2.3.1. Het besluit van 25 augustus 2009 strekt tot ambtshalve wijziging van de geluidsvoorschriften van de vergunning van 21 april 2009 en moet derhalve worden aangemerkt als een besluit als bedoeld in artikel 8.23, eerste lid, van de Wet milieubeheer.
Ingevolge artikel 8.23, derde lid, in samenhang met artikel 8.6 van de Wet milieubeheer is op de voorbereiding van een besluit als bedoeld in artikel 8.23, eerste lid, afdeling 3.4 van de Awb van toepassing.
Vast staat dat het besluit niet is voorbereid met toepassing van afdeling 3.4 van de Awb, zodat het in strijd met de wet tot stand is gekomen.
Anders dan het college betoogt, kan dit gebrek niet met toepassing van artikel 6:22 van de Awb worden gepasseerd, aangezien niet is gebleken dat belanghebbenden hierdoor niet zijn benadeeld.
2.3.2. De beroepen, voor zover gericht tegen het besluit van 25 augustus 2009, zijn gegrond.
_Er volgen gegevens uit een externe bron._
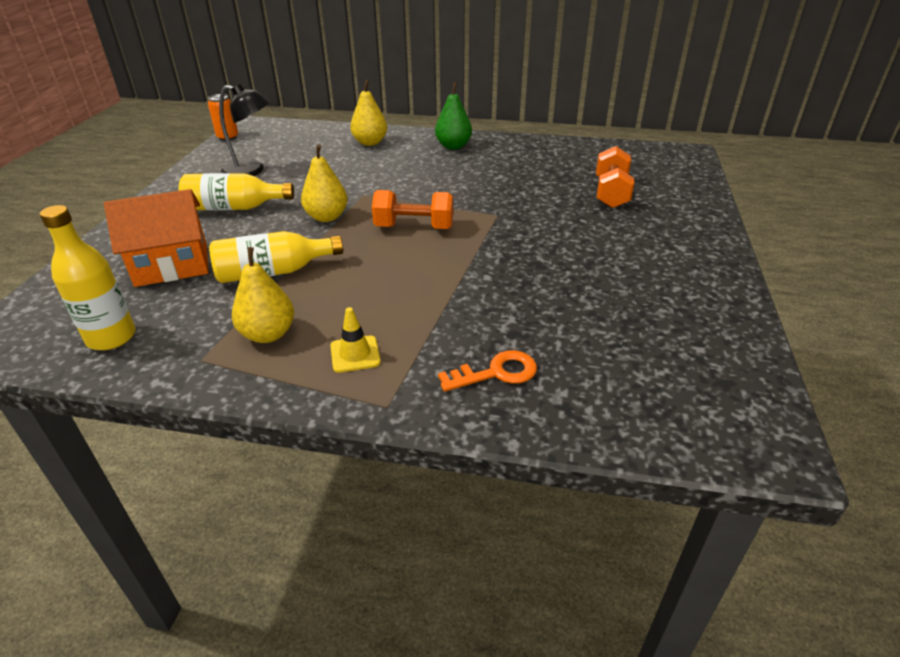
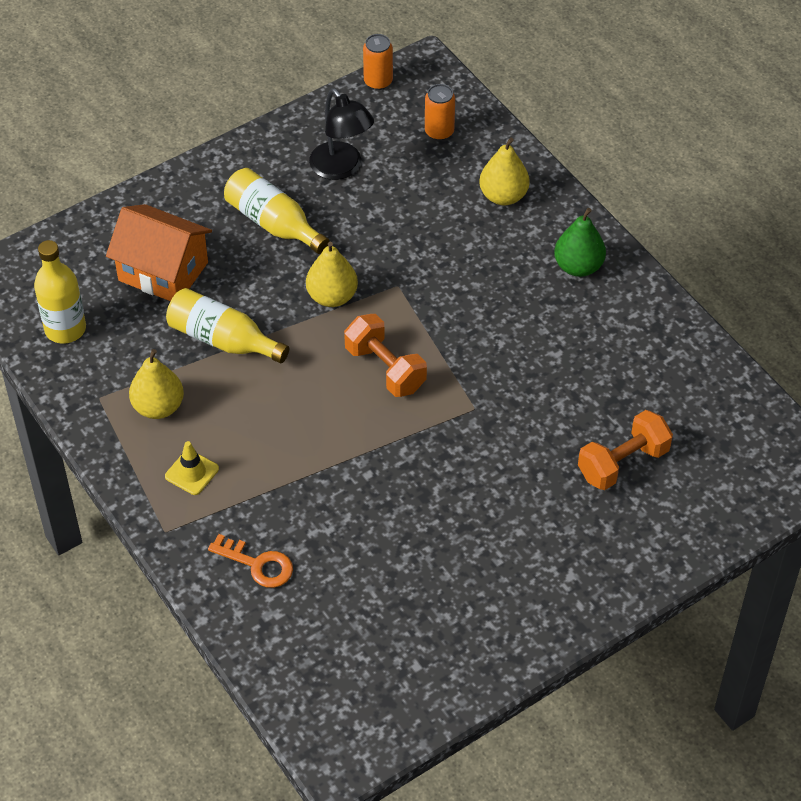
camera: 45 degrees right, 15 degrees up
(295, 138) = (439, 132): none -> orange can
Het besluit komt voor vernietiging in aanmerking. De overige beroepsgronden tegen dit besluit behoeven geen bespreking.
Het besluit van 21 april 2009
2.4. [appellant sub 1] en [appellant sub 2] hebben tegen het besluit van 21 april 2009 tot verlening van een revisievergunning onder andere gronden over geluidshinder aangevoerd. Zij betogen in dat verband onder meer - en kort samengevat - dat de geluidsvoorschriften van de vergunning niet toereikend zijn om geluidshinder in voldoende mate te beperken en dat de opgenomen geluidsgrenswaarden niet naleefbaar zijn.
2.4.1. Het college heeft in paragraaf 2 van de voorschriften voorschriften gesteld ter beperking van geluidshinder, waaronder geluidsgrenswaarden en gedragsvoorschriften. Blijkens het besluit van 25 augustus 2009 en de aanbiedingsbrief daarvan is het college van mening dat mede naar aanleiding van een aanvullend geluidsonderzoek van de Milieudienst Zuidoost Utrecht van augustus 2009 de geluidsvoorschriften van de vergunning moeten worden gecorrigeerd. Sommige uitgangspunten van het akoestisch onderzoek dat bij de aanvraag om vergunning behoort, bleken niet juist te zijn, aldus het college in de aanbiedingsbrief.
De Afdeling leidt hieruit af dat het besluit van 21 april 2009 in zoverre in strijd met artikel 3:2 van de Awb niet met de vereiste zorgvuldigheid is voorbereid. Aangezien het geluidsaspect mede bepalend is voor de vraag of vergunning kan worden verleend, regardeert dit het gehele besluit.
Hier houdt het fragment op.